3 things you should know about marriage and citizenship

| Mar 5, 2019 | US Immigration Law |

Love is a feeling that knows no bounds, even across international borders. It’s not uncommon for a U.S. citizen to fall in love with someone in another country.

When the relationship advances, and marriage is the next step, you may wonder what the process is for making your new spouse an American citizen. You know by marrying you, the person will receive citizenship, but you do not necessarily know how. Before saying “I do” without any idea how the process works, check out these three facts you did not know about spousal citizenship.

1. You both need to provide valid documentation

The steps to obtaining a green card will request both the U.S. citizen spouse (also known as the sponsoring spouse) and the foreign spouse to provide documentation. The sponsoring spouse must provide proof of U.S. citizenship, either through birth records or a green card. The parties need to provide evidence that the marriage is legal. If this marriage is a second one for either party, the government requires divorce papers.
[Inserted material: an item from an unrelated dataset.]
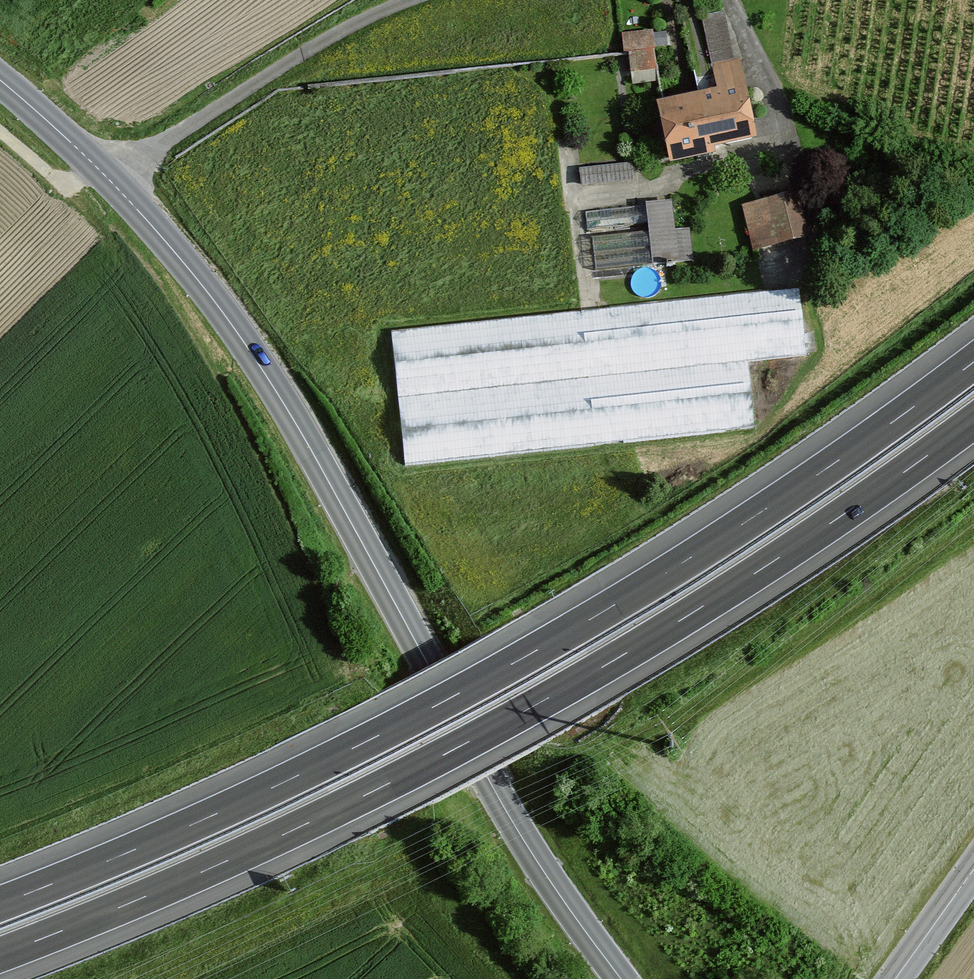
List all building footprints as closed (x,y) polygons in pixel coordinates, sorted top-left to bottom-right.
[(708,11),(716,57),(738,53),(730,8),(708,11)] [(652,31),(623,35),(625,54),(630,54),(632,71),(656,66),(653,50),(654,50),(652,31)] [(720,96),(663,108),(674,158),(713,149),(712,147),(751,138),(735,62),(713,67),(720,96)] [(631,164),(580,169),(582,184),(633,179),(631,164)] [(764,201),(744,206),(755,247),(799,236),(789,195),(780,197),(782,201),(765,205),(764,201)] [(673,231),(670,202),(585,212),(587,230),(650,223),(650,231),(592,237),(596,270),(692,260),(688,230),(673,231)] [(580,310),(390,330),(405,466),(595,446),(595,444),(623,441),(623,443),(726,432),(726,430),(755,427),(748,361),(806,355),(799,288),(770,291),(770,289),(609,307),(609,309),(581,312),(580,310)]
2. Make sure the marriage is valid and genuine

Even after providing the above, U.S. Immigration will try to figure out if the marriage is a sham. Marrying a U.S. citizen to gain legal status in the country is big business for Americans and foreigners; however, it is also a crime. The following may provide clues that the marriage is not genuine:

  • A wide gap in age between the couple
  • Educational disparities
  • Financial disparities

Immigration will also consider differing religions and languages a giveaway that the marriage is not valid.

3. Same-sex marriage will not qualify

Currently, the marriage between same-sex couples is not considered valid when one of them is a sponsoring spouse. While gay marriage is legal in the United States, it has not trickled down to green-card eligibility through marriage.

Knowing these three simple tips may assist you in understanding where you and your foreign spouse stand.